Leaders of the independent music community gathered in MIDEM this week to hammer-out the first global manifesto, a 10-point blueprint which is hoped could pave the path to a better future for the indie sector.
The overarching theme of the manifesto, explains the UK’s Association of Independent Music CEO and WIN Chairperson Alison Wenham, is that “we want to be treated fairly. It’s about equitable and fair treatment for artists.”
The manifesto draws up statements around the role of collecting societies, new business models, and on the creation of a database, which the indies will set a deadline on and take into their own hands if necessary. Also, the document drills into market access and calls for support from governments in the way the film industries are recognized. And there’s debate around piracy and copyright, words which Wenham explains, “We want to eliminate from our language.”
Wenham adds, “We need an international voice for advocacy. We have WIN (the Worldwide Independent Network). But WIN needs to step up,” she admits. “We have some ideas for that.”
The indies’ “10 commandments” was formed during a three-hour summit Monday in Cannes, which gathered some eighty independent music executives and was chaired by Jonas Sjostrom, chairman of Sweden’s SOM. Speakers confirmed for event included Beggars Group Chairman Martin Mills, Impala Executive Chair Helen Smith and A2IM President Rich Bengloff.

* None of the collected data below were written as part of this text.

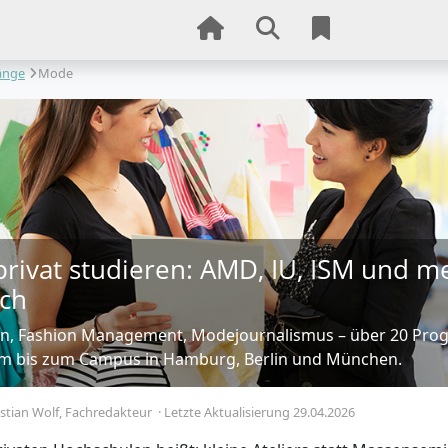
änge
Mode
rivat studieren: AMD, IU, ISM und m
ich
n, Fashion Management, Modejournalismus – über 20 Pr
m bis zum Campus in Hamburg, Berlin und München.
stian Wolf
, Fachredakteur
·
Letzte Aktualisierung 29.04.2026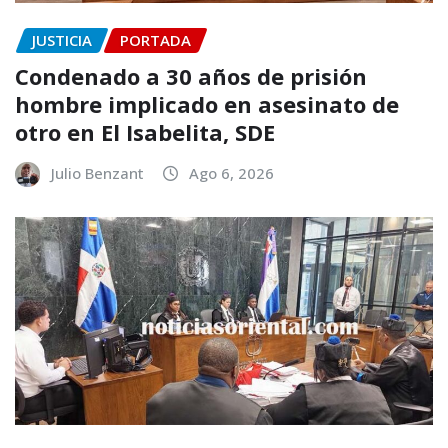
JUSTICIA
PORTADA
Condenado a 30 años de prisión
hombre implicado en asesinato de
otro en El Isabelita, SDE
Julio Benzant
Ago 6, 2026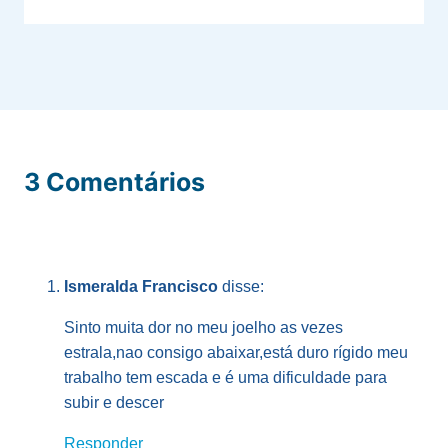
3 Comentários
Ismeralda Francisco
disse:
Sinto muita dor no meu joelho as vezes
estrala,nao consigo abaixar,está duro rígido meu
trabalho tem escada e é uma dificuldade para
subir e descer
Responder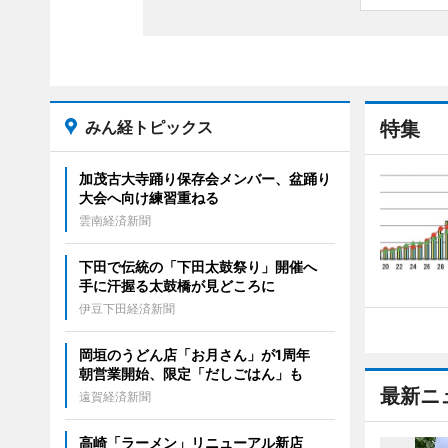
みん経トピックス
特集
加茂古大寺踊り保存会メンバー、盆踊り
大会へ向け練習重ねる
雲南経済新聞
下田で伝統の「下田太鼓祭り」開催へ
手に汗握る太鼓橋が見どころに
伊豆下田経済新聞
岡垣のうどん店「お月さん」が1周年
朝営業開始、限定「だしごはん」も
最新ニ
遠賀経済新聞
高崎「ラーメン」リニューアル新店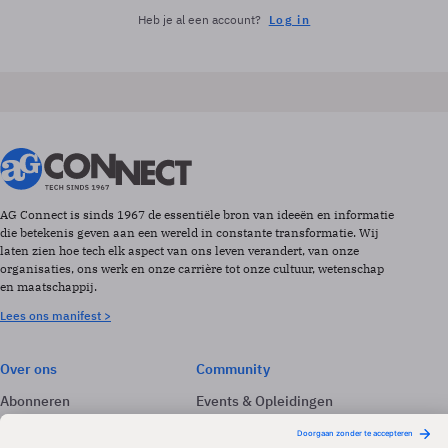
Heb je al een account?
Log in
AG Connect is sinds 1967 de essentiële bron van ideeën en informatie
die betekenis geven aan een wereld in constante transformatie. Wij
laten zien hoe tech elk aspect van ons leven verandert, van onze
organisaties, ons werk en onze carrière tot onze cultuur, wetenschap
en maatschappij.
Lees ons manifest >
Over ons
Community
Abonneren
Events & Opleidingen
Adverteren
Nieuwsbrieven
Contact
Vacatures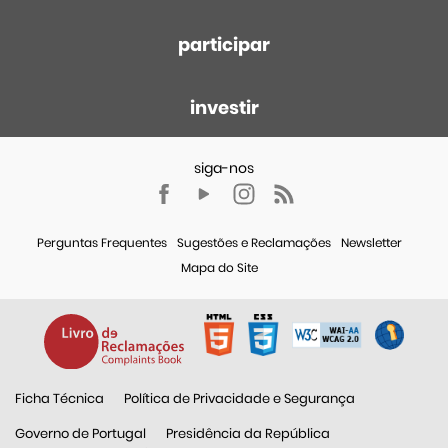
participar
investir
Perguntas Frequentes
Sugestões e Reclamações
Newsletter
Mapa do Site
Ficha Técnica
Política de Privacidade e Segurança
Governo de Portugal
Presidência da República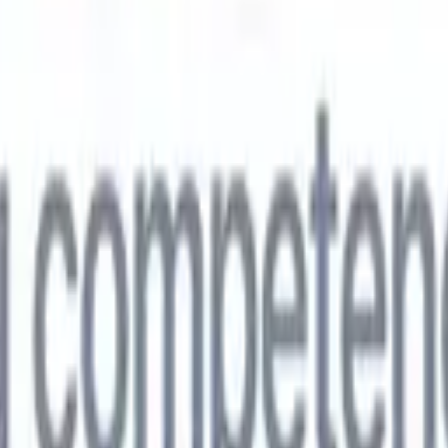
🇵
Japonés
🇮🇹
Italiano
🇨🇳
Chino
vil
🇵
Japonés
🇮🇹
Italiano
🇨🇳
Chino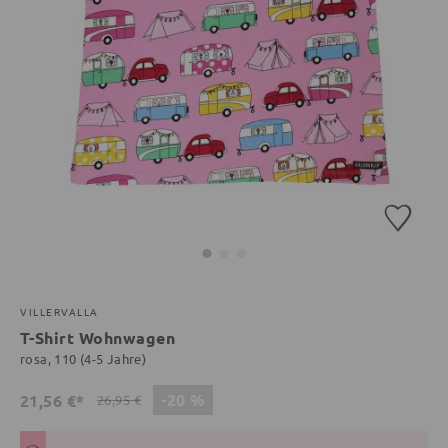
VILLERVALLA
T-Shirt Wohnwagen
rosa, 110 (4-5 Jahre)
-20 %
21,56 €*
26,95 €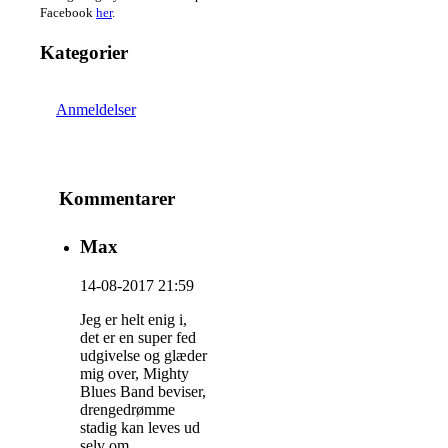
Facebook
her
.
Kategorier
Anmeldelser
Kommentarer
Max
14-08-2017 21:59
Jeg er helt enig i,
det er en super fed
udgivelse og glæder
mig over, Mighty
Blues Band beviser,
drengedrømme
stadig kan leves ud
selv om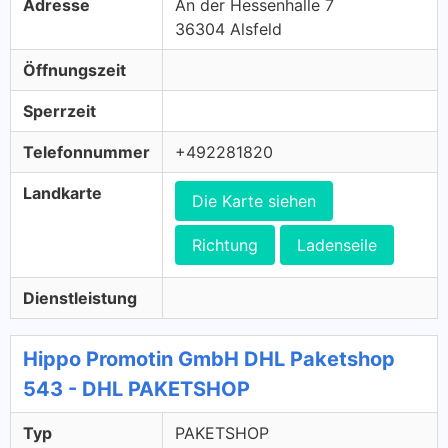
Adresse
An der Hessenhalle 7
36304 Alsfeld
Öffnungszeit
Sperrzeit
Telefonnummer
+492281820
Landkarte
Die Karte siehen
Richtung
Ladenseile
Dienstleistung
Hippo Promotin GmbH DHL Paketshop
543 - DHL PAKETSHOP
Typ
PAKETSHOP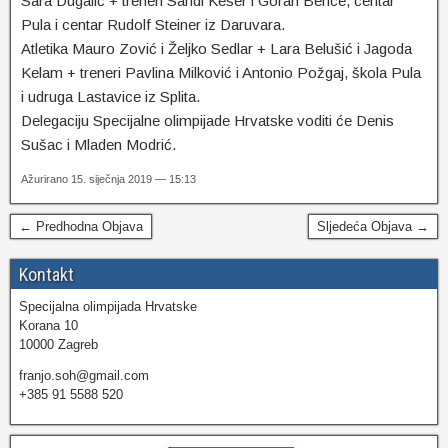
Sara Dugalić + treneri Sandi Keser i Goran Bence, centar
Pula i centar Rudolf Steiner iz Daruvara.
Atletika Mauro Zović i Željko Sedlar + Lara Belušić i Jagoda
Kelam + treneri Pavlina Milković i Antonio Požgaj, škola Pula
i udruga Lastavice iz Splita.
Delegaciju Specijalne olimpijade Hrvatske voditi će Denis
Sušac i Mladen Modrić.
Ažurirano 15. siječnja 2019 — 15:13
← Predhodna Objava
Sljedeća Objava →
Kontakt
Specijalna olimpijada Hrvatske
Korana 10
10000 Zagreb
franjo.soh@gmail.com
+385 91 5588 520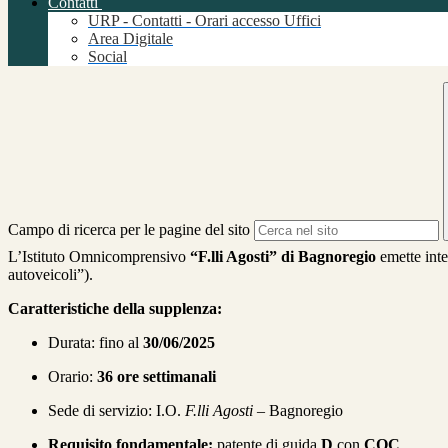
Contatti
URP - Contatti - Orari accesso Uffici
Area Digitale
Social
Campo di ricerca per le pagine del sito
L’Istituto Omnicomprensivo
“F.lli Agosti” di Bagnoregio
emette inte
autoveicoli”).
Caratteristiche della supplenza:
Durata: fino al
30/06/2025
Orario:
36 ore settimanali
Sede di servizio: I.O.
F.lli Agosti
– Bagnoregio
Requisito fondamentale:
patente di guida
D
con
CQC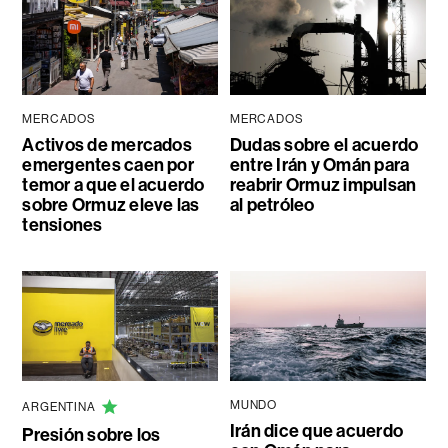
MERCADOS
MERCADOS
Activos de mercados
Dudas sobre el acuerdo
emergentes caen por
entre Irán y Omán para
temor a que el acuerdo
reabrir Ormuz impulsan
sobre Ormuz eleve las
al petróleo
tensiones
MUNDO
ARGENTINA
Irán dice que acuerdo
Presión sobre los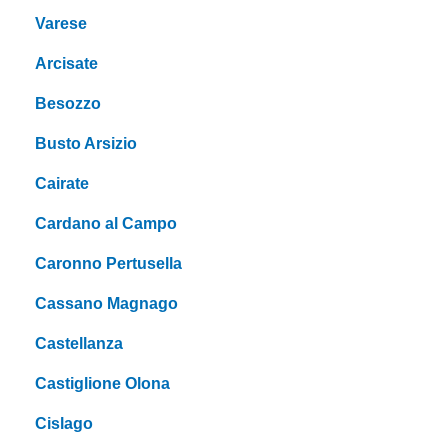
Varese
Arcisate
Besozzo
Busto Arsizio
Cairate
Cardano al Campo
Caronno Pertusella
Cassano Magnago
Castellanza
Castiglione Olona
Cislago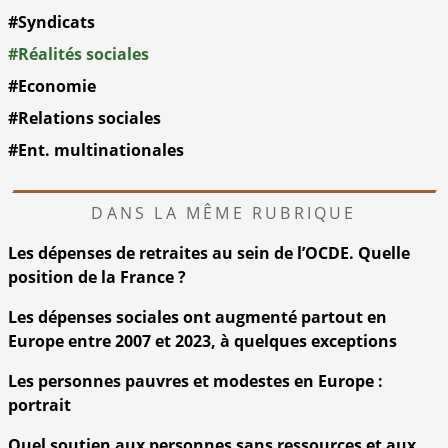
#Syndicats
#Réalités sociales
#Economie
#Relations sociales
#Ent. multinationales
DANS LA MÊME RUBRIQUE
Les dépenses de retraites au sein de l’OCDE. Quelle
position de la France ?
Les dépenses sociales ont augmenté partout en
Europe entre 2007 et 2023, à quelques exceptions
Les personnes pauvres et modestes en Europe :
portrait
Quel soutien aux personnes sans ressources et aux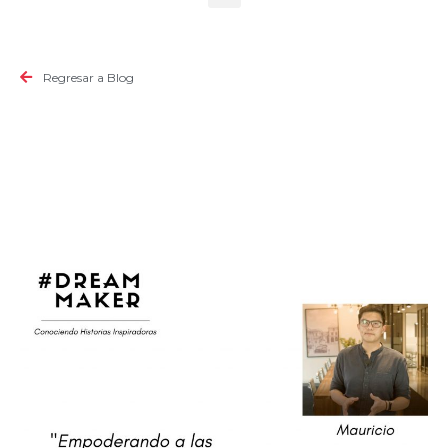
Regresar a Blog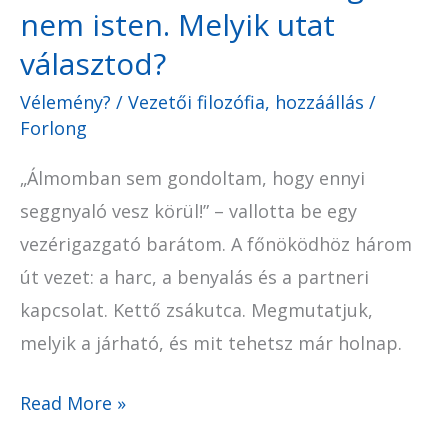
választod?
nem isten. Melyik utat
választod?
Vélemény?
/
Vezetői filozófia, hozzáállás
/
Forlong
„Álmomban sem gondoltam, hogy ennyi
seggnyaló vesz körül!” – vallotta be egy
vezérigazgató barátom. A főnöködhöz három
út vezet: a harc, a benyalás és a partneri
kapcsolat. Kettő zsákutca. Megmutatjuk,
melyik a járható, és mit tehetsz már holnap.
Read More »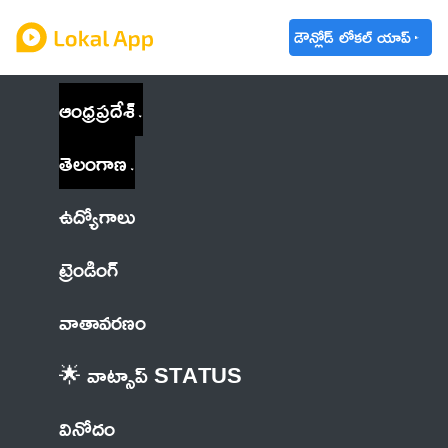
డౌన్లోడ్ లోకల్ యాప్
ఆంధ్రప్రదేశ్
తెలంగాణ
ఉద్యోగాలు
ట్రెండింగ్
వాతావరణం
🌟 వాట్సాప్ STATUS
వినోదం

“We were in almost unanimous agreement across the room,” comments Mark Chung, chairman of Germany’s independent music company’s trade association VUT.
Some of those participants gathered today to present those 10 points. Wenham dispelled a myth that the indies hated the majors. Paraphrasing PIAS co-founder Michel Lambot, she said, “We don’t dislike the majors. We’d just like more of them.” Admitting the comment was counter-intuitive, she remarked, “Plurality, we think, is a source of creativity.”
The indies will commune again for a summit in New York this June, when it is anticipated the manifesto would be ratified.